* _Task statement_
Copy the lines below, putting "camera" wherever "pose" appears and leaving everything else as it is.

* _Exercise material_
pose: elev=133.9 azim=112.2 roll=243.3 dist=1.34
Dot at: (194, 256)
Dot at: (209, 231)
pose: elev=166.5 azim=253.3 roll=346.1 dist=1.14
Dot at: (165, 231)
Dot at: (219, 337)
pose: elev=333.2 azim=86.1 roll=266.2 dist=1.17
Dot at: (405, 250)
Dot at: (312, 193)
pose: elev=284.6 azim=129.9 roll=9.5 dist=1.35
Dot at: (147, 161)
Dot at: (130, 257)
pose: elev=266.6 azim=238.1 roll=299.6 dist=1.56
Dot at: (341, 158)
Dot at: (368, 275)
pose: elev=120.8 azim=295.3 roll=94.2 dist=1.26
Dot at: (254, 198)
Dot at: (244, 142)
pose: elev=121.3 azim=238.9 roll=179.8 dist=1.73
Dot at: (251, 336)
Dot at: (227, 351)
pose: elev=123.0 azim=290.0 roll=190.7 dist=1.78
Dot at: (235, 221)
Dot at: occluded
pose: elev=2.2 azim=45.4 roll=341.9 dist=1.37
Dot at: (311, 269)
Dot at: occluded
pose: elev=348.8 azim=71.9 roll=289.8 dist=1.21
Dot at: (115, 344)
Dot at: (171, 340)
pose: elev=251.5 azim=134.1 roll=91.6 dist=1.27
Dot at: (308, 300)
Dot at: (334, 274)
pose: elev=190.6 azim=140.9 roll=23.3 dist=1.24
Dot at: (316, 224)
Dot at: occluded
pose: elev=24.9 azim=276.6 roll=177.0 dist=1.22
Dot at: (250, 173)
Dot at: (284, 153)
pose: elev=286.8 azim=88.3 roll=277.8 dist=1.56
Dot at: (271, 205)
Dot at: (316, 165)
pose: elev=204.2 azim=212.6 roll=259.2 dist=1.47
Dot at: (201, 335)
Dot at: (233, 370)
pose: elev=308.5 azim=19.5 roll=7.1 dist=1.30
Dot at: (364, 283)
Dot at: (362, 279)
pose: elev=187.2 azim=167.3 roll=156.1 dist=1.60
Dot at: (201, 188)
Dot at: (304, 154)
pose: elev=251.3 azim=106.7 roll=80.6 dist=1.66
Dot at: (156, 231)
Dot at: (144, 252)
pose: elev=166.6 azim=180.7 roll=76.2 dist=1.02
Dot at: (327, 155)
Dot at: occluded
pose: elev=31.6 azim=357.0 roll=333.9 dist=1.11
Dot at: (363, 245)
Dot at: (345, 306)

* _Result_
camera: elev=133.9 azim=112.2 roll=243.3 dist=1.34
Dot at: (194, 256)
Dot at: (209, 231)
camera: elev=166.5 azim=253.3 roll=346.1 dist=1.14
Dot at: (165, 231)
Dot at: (219, 337)
camera: elev=333.2 azim=86.1 roll=266.2 dist=1.17
Dot at: (405, 250)
Dot at: (312, 193)
camera: elev=284.6 azim=129.9 roll=9.5 dist=1.35
Dot at: (147, 161)
Dot at: (130, 257)
camera: elev=266.6 azim=238.1 roll=299.6 dist=1.56
Dot at: (341, 158)
Dot at: (368, 275)
camera: elev=120.8 azim=295.3 roll=94.2 dist=1.26
Dot at: (254, 198)
Dot at: (244, 142)
camera: elev=121.3 azim=238.9 roll=179.8 dist=1.73
Dot at: (251, 336)
Dot at: (227, 351)
camera: elev=123.0 azim=290.0 roll=190.7 dist=1.78
Dot at: (235, 221)
Dot at: occluded
camera: elev=2.2 azim=45.4 roll=341.9 dist=1.37
Dot at: (311, 269)
Dot at: occluded
camera: elev=348.8 azim=71.9 roll=289.8 dist=1.21
Dot at: (115, 344)
Dot at: (171, 340)
camera: elev=251.5 azim=134.1 roll=91.6 dist=1.27
Dot at: (308, 300)
Dot at: (334, 274)
camera: elev=190.6 azim=140.9 roll=23.3 dist=1.24
Dot at: (316, 224)
Dot at: occluded
camera: elev=24.9 azim=276.6 roll=177.0 dist=1.22
Dot at: (250, 173)
Dot at: (284, 153)
camera: elev=286.8 azim=88.3 roll=277.8 dist=1.56
Dot at: (271, 205)
Dot at: (316, 165)
camera: elev=204.2 azim=212.6 roll=259.2 dist=1.47
Dot at: (201, 335)
Dot at: (233, 370)
camera: elev=308.5 azim=19.5 roll=7.1 dist=1.30
Dot at: (364, 283)
Dot at: (362, 279)
camera: elev=187.2 azim=167.3 roll=156.1 dist=1.60
Dot at: (201, 188)
Dot at: (304, 154)
camera: elev=251.3 azim=106.7 roll=80.6 dist=1.66
Dot at: (156, 231)
Dot at: (144, 252)
camera: elev=166.6 azim=180.7 roll=76.2 dist=1.02
Dot at: (327, 155)
Dot at: occluded
camera: elev=31.6 azim=357.0 roll=333.9 dist=1.11
Dot at: (363, 245)
Dot at: (345, 306)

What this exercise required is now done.